**Recorded information:**
::::::::
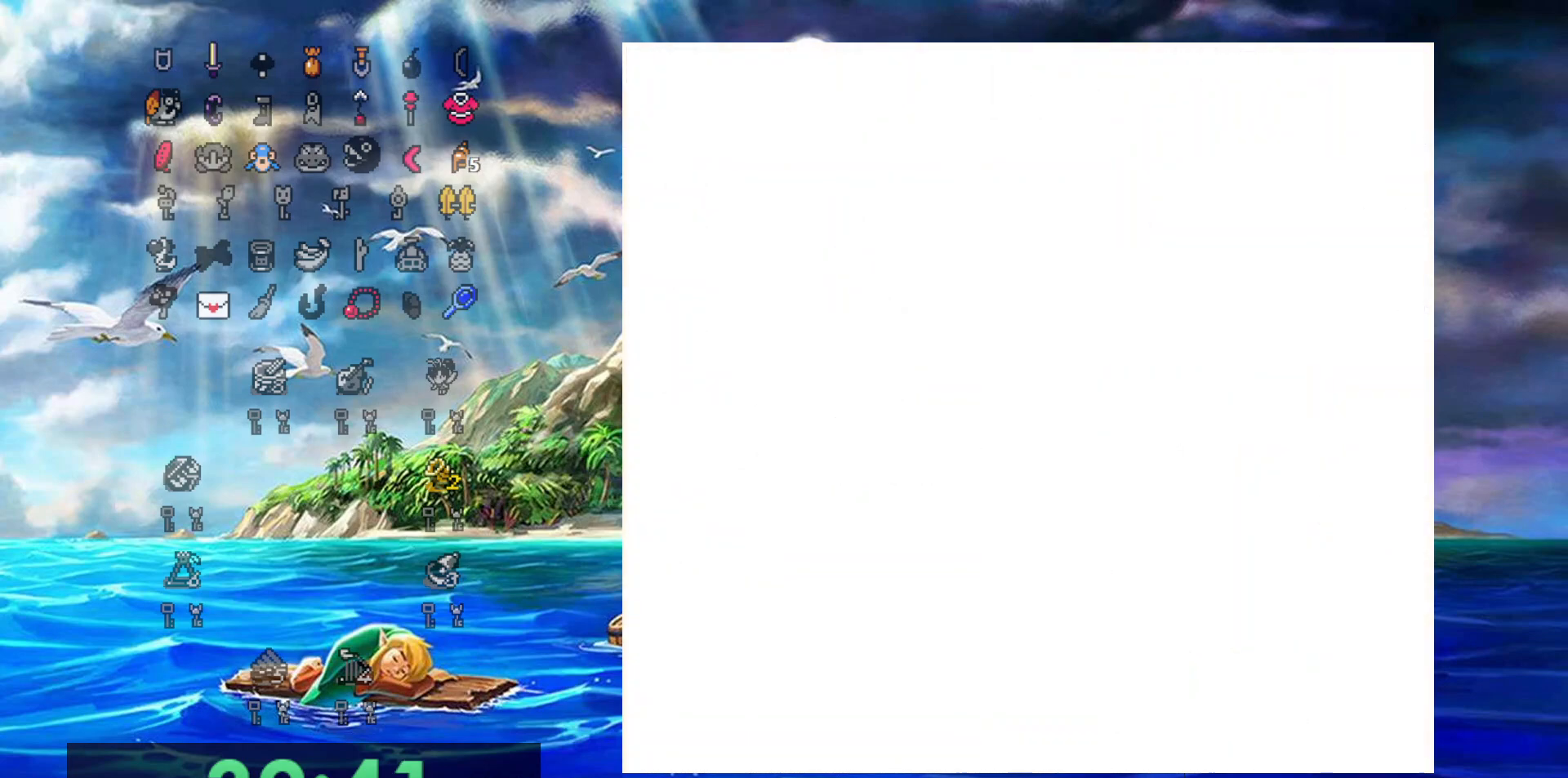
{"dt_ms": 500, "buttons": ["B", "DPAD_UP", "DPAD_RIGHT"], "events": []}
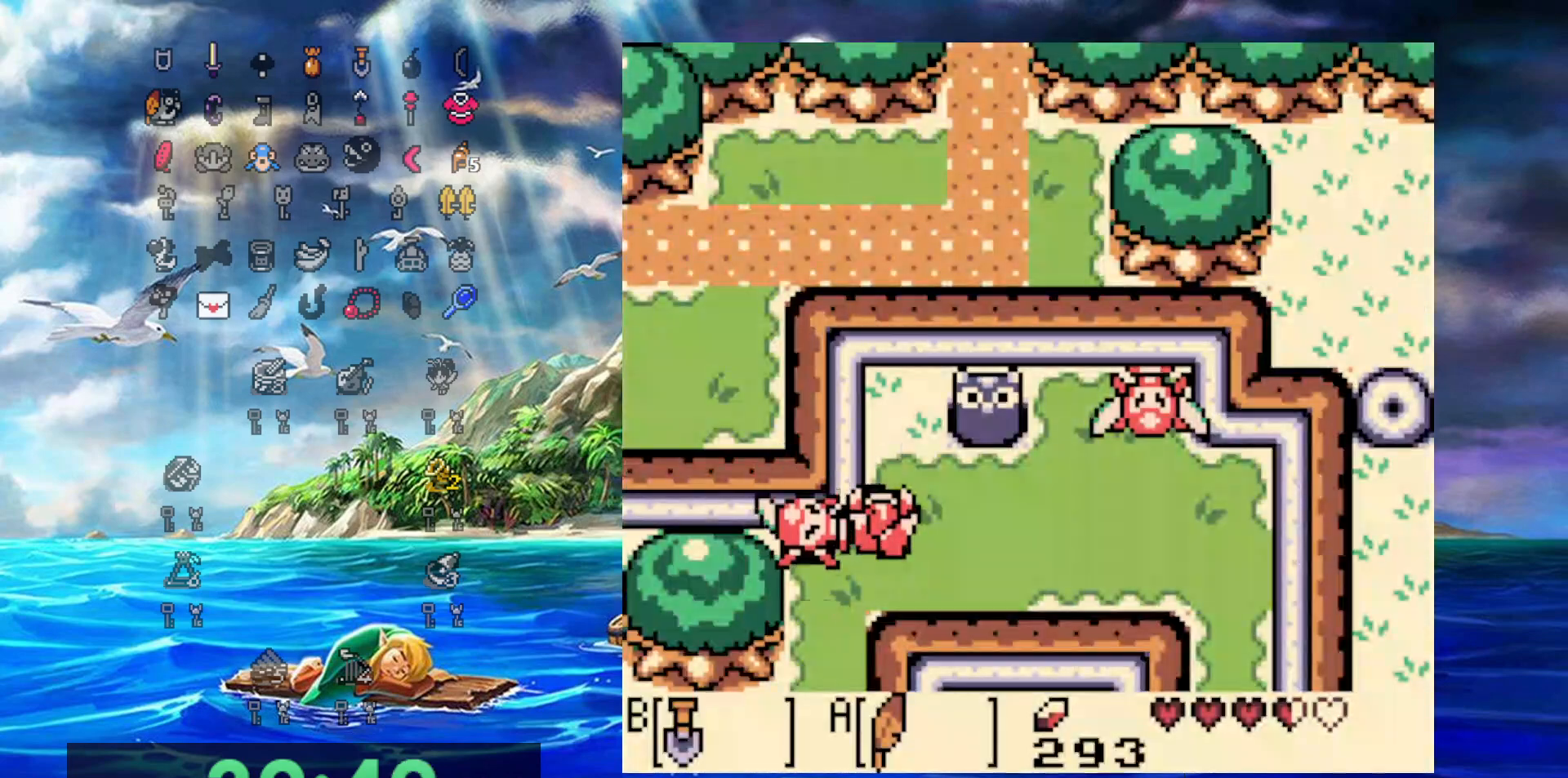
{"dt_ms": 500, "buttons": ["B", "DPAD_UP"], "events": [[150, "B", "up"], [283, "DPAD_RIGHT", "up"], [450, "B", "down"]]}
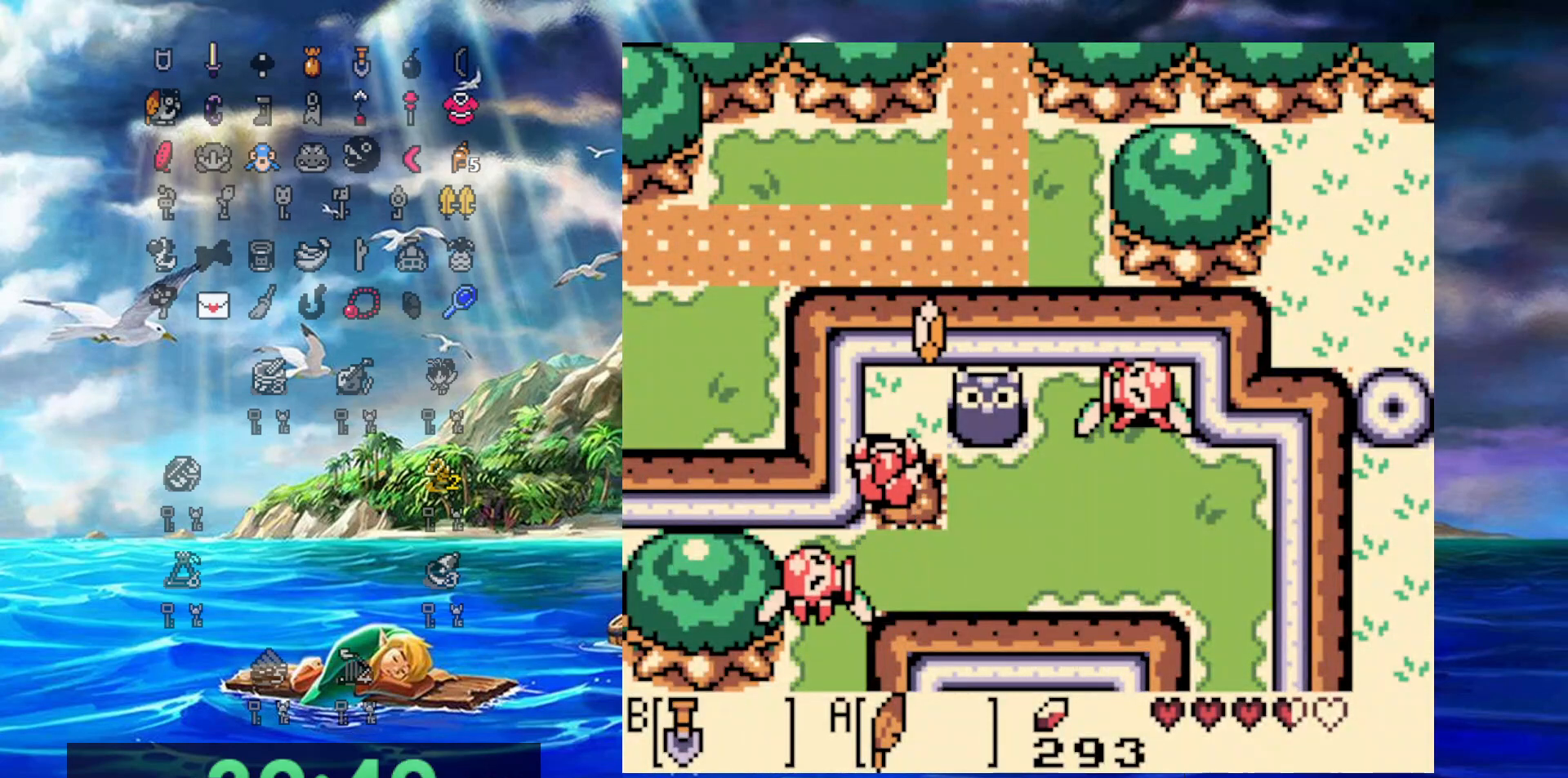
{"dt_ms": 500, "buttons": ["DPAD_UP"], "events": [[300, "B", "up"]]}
::::::::
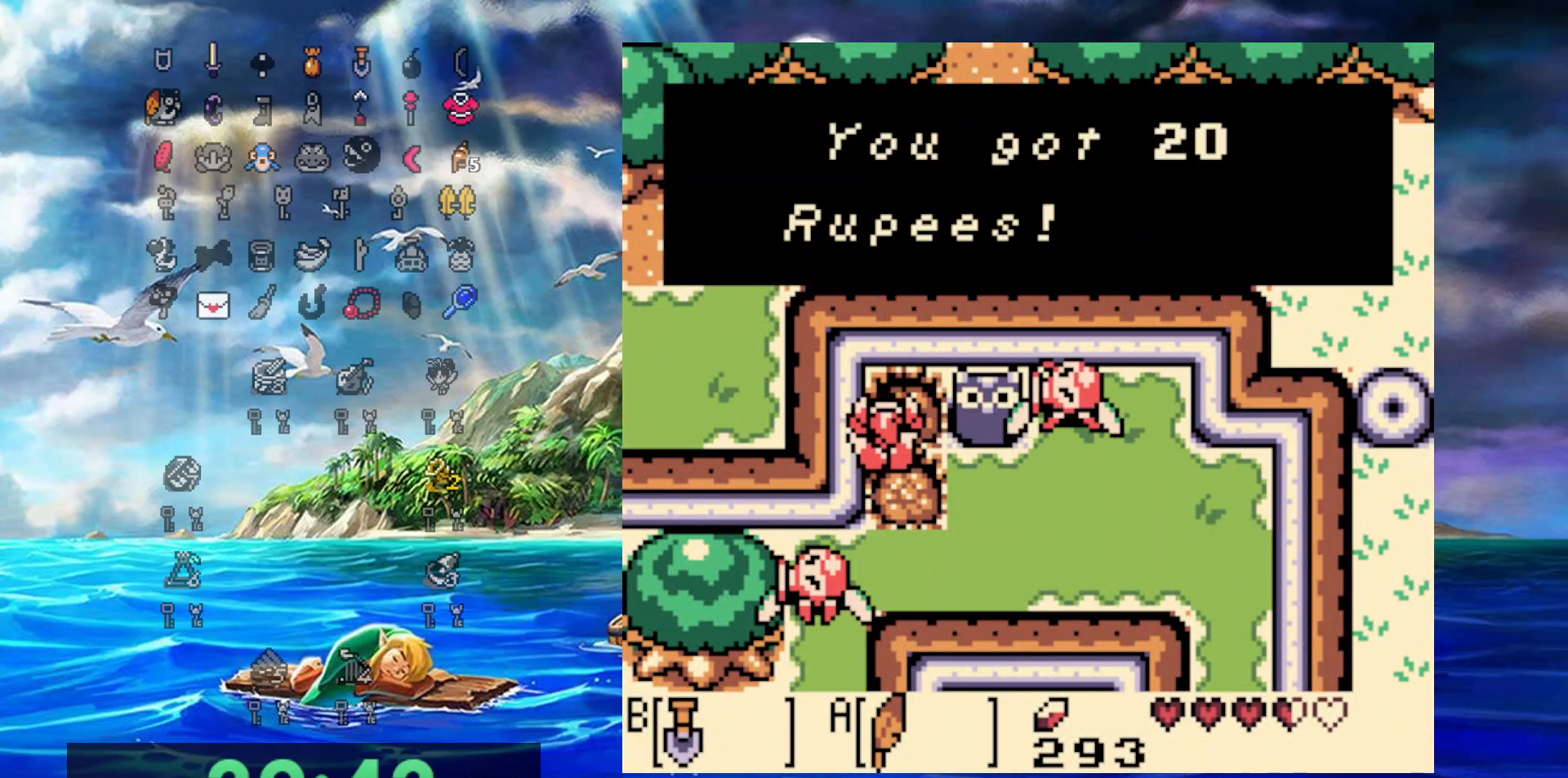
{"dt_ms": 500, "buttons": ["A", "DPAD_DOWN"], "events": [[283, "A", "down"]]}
::::::::
**Task requirements:**
Counting only the lines that include "down", state how many there are in the entries, and nothing else.

**Answer space:**
2